You might want to gift a significant sum to your close relative or any charitable organization. Instead of just doling out cash, consider giving a part of your investments in shares or mutual funds. You should have invested for at least more than a year in the securities you plan to give as a gift.
What’s the advantage, you’d ask. Well, for one, the value of the securities will be taken at their current market value and not its purchase value. Usually, the securities would have gained some market value over the years that you’ve held them. This way, your contribution would turn out to be more valuable than your actual spending.
Education Tax breaks
You can take advantage of tax breaks on education fees too. Let’s give some quick info on how this works. Say, your employer pays for your course fee and deducts the amount from your salary. Now this course fee will not count towards your salary which constitutes your taxable income.

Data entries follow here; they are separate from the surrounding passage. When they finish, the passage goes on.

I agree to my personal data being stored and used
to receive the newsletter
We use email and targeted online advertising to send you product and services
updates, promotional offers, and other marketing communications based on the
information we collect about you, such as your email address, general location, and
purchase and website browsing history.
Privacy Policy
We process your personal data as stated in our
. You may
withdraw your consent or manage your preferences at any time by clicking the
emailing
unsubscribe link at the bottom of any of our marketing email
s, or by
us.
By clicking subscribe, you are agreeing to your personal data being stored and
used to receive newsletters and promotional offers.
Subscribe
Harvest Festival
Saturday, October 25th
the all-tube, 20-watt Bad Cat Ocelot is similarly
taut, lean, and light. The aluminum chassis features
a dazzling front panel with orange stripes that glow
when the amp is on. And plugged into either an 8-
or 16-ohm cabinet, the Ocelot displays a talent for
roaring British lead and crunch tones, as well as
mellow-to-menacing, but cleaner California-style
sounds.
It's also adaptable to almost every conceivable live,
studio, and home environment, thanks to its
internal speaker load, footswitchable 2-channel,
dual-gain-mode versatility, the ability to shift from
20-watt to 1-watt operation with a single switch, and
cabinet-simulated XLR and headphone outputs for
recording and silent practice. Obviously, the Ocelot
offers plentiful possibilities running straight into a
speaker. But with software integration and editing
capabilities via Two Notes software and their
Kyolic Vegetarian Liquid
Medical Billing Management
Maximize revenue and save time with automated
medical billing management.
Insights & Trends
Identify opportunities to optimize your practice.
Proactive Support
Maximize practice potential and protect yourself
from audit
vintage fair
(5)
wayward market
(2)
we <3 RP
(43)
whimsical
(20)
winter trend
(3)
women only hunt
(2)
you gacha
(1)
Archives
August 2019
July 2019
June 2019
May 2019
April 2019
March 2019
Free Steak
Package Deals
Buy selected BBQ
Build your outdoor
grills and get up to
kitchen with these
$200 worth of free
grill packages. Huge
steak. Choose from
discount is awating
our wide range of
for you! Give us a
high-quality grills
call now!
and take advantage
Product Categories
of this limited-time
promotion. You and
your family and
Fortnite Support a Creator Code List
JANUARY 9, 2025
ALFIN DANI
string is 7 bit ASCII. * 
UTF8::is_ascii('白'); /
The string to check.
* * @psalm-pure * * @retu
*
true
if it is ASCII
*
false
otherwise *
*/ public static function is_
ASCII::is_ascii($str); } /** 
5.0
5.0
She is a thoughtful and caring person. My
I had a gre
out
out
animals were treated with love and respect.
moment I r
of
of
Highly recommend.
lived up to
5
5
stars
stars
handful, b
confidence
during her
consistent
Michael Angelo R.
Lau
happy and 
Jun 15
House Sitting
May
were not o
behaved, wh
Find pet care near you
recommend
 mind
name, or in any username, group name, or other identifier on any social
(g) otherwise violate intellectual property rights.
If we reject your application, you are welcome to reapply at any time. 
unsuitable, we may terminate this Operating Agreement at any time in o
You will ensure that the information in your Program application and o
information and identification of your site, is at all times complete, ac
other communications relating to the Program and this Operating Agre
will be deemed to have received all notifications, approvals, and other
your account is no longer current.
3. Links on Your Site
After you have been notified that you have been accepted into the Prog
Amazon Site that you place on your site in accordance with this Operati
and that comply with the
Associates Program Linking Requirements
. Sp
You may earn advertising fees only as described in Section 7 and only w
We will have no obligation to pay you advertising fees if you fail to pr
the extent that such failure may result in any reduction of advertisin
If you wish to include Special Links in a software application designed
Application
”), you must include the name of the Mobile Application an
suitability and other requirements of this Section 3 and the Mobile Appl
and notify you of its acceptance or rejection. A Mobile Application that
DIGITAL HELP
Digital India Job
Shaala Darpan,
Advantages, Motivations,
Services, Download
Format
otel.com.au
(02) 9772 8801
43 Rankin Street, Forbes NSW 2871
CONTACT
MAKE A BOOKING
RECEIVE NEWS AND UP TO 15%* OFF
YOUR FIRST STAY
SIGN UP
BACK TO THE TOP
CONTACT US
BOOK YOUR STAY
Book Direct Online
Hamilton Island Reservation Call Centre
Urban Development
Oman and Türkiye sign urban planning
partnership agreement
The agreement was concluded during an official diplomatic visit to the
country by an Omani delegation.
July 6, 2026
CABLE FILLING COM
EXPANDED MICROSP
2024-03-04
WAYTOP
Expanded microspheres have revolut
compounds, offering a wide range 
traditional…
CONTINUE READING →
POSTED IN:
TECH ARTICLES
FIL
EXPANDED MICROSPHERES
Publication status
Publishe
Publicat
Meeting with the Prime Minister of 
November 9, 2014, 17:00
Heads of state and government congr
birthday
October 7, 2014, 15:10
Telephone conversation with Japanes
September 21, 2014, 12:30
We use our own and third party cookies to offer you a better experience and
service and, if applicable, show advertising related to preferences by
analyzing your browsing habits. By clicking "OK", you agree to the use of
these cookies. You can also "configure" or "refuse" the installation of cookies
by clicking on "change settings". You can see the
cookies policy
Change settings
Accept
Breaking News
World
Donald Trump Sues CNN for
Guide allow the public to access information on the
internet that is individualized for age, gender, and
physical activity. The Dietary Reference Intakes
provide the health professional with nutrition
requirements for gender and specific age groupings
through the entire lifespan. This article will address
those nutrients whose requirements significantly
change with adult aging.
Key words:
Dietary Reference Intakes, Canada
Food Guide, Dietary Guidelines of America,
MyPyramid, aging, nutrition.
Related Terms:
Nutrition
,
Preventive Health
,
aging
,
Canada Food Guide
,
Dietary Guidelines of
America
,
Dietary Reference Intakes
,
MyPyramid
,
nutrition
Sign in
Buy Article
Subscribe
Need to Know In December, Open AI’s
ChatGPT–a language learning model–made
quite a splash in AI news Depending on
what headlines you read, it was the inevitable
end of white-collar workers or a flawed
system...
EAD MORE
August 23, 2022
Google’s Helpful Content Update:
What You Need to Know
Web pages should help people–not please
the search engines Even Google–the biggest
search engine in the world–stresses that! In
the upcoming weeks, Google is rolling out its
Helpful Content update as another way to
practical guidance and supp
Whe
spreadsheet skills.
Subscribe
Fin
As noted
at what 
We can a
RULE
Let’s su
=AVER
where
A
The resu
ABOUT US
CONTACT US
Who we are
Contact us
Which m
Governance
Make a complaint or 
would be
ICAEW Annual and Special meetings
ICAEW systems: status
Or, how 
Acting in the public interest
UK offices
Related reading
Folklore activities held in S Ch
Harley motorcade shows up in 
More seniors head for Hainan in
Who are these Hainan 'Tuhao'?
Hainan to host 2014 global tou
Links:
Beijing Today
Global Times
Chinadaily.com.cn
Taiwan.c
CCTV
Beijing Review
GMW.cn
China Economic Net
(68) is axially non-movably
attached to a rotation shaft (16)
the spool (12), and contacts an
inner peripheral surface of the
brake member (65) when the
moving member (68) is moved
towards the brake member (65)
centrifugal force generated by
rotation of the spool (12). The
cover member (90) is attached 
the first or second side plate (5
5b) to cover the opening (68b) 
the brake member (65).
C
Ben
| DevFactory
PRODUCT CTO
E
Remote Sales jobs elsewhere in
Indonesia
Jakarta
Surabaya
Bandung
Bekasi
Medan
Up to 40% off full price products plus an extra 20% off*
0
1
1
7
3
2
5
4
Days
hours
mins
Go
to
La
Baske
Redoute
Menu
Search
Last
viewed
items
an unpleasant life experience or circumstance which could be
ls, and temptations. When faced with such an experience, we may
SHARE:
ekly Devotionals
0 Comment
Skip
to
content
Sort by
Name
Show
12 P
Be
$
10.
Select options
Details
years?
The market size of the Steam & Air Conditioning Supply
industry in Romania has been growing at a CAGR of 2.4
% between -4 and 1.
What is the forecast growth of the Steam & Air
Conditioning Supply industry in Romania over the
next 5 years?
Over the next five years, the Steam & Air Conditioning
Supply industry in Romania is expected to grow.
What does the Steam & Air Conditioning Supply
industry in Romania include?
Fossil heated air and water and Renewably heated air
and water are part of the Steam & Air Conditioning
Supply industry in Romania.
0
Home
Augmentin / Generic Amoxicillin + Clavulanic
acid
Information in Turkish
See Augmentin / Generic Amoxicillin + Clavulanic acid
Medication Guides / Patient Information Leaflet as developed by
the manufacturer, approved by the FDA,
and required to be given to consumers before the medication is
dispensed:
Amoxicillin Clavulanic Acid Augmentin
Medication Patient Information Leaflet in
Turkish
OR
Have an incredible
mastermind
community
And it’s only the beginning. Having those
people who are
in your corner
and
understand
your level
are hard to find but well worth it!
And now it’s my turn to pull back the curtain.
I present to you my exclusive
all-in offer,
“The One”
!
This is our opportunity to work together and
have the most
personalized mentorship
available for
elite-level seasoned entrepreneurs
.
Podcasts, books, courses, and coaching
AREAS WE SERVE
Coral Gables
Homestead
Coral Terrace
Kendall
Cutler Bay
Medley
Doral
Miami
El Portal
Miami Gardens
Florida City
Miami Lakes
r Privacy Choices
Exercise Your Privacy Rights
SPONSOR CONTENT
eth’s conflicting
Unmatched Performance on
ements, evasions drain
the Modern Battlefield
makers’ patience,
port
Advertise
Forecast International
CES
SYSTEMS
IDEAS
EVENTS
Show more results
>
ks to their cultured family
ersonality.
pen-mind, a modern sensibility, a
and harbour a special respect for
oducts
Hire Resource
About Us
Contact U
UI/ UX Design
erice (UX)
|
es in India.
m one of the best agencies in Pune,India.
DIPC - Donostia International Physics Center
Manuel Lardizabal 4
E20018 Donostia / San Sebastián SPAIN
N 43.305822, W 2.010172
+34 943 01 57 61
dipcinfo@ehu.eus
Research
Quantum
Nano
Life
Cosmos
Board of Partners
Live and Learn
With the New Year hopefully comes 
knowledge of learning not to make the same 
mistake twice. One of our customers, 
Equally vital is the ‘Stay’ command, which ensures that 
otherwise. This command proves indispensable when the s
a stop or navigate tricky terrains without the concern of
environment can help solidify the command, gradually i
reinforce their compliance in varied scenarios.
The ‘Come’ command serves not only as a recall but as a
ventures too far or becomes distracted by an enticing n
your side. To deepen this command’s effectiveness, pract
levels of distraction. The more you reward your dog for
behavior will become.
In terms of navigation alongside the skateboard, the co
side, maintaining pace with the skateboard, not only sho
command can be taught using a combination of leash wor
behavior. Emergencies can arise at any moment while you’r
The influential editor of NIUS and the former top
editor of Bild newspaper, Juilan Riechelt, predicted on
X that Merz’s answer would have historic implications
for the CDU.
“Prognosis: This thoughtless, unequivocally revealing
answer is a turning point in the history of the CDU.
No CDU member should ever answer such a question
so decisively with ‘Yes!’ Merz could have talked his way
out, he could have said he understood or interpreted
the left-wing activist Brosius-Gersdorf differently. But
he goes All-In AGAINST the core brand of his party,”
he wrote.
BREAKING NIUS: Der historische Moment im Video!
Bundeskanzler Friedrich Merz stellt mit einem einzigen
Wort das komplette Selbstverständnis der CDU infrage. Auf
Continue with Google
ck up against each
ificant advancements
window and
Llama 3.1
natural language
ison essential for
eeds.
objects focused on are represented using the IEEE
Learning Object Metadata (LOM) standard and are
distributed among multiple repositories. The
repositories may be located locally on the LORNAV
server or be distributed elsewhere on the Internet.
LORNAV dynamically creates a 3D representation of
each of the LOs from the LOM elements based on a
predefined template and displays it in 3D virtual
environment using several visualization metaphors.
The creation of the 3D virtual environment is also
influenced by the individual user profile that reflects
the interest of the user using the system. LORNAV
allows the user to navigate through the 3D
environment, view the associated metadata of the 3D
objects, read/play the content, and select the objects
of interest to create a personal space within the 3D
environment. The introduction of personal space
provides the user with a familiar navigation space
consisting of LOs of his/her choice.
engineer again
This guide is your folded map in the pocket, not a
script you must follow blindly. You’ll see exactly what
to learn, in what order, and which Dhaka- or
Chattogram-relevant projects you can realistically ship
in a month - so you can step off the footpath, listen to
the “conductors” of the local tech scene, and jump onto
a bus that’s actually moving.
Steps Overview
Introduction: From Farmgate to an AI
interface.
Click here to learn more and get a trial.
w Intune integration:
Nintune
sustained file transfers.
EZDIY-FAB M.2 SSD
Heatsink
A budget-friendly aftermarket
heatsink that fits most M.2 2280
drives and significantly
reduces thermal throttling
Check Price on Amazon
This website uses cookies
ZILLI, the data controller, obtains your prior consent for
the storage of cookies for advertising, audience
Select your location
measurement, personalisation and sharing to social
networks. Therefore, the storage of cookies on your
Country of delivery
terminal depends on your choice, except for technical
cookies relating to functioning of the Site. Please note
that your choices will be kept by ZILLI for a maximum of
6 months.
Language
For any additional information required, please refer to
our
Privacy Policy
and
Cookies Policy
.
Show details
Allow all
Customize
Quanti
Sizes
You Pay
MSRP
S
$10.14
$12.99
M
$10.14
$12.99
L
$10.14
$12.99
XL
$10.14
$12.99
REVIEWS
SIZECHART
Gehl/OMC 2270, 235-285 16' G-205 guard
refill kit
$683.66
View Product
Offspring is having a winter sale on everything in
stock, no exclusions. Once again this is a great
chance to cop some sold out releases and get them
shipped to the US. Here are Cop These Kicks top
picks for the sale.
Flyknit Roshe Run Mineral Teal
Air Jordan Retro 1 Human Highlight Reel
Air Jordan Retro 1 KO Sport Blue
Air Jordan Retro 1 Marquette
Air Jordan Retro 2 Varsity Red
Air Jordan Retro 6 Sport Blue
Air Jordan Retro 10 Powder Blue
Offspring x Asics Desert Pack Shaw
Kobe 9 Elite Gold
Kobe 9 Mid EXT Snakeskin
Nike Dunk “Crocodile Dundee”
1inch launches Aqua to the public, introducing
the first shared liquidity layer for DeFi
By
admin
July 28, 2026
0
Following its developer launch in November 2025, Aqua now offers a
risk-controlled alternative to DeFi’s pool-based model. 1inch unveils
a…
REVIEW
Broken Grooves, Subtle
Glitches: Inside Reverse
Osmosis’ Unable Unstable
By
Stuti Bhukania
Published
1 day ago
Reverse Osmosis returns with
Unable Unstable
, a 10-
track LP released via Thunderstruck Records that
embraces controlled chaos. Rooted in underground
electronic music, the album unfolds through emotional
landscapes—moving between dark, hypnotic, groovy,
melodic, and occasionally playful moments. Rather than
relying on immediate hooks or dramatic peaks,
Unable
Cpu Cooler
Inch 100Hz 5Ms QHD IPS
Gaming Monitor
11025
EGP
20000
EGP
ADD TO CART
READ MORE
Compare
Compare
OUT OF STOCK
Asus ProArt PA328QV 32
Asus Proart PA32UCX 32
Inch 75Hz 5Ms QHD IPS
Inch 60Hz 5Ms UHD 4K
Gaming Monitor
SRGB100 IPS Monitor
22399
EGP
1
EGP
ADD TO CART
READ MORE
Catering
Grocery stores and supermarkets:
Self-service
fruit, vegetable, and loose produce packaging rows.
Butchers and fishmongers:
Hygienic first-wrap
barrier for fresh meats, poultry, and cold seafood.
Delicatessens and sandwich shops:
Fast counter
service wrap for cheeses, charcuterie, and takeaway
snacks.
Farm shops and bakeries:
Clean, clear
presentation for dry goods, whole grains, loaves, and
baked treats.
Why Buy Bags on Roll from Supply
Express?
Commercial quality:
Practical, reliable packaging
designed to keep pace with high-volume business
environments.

If you’re paying for the course fee yourself, you can take advantage of Lifetime Learning Credit. This could fetch you tax savings of around USD 2000 on the education expenses.
Don’t miss out on your start-up advantage
The government sees huge potential in technology and innovation in the start-up space. Tax incentives are offered to encourage entrepreneurs and innovators. If you are registered as an S corporation, or as sole proprietor under Schedule C, you get the benefit of deductions of 20%. This can effectively lower the taxes payable by you. You may have to do some tax planning to ensure that your earnings don’t cross the qualifying limit for this tax benefit.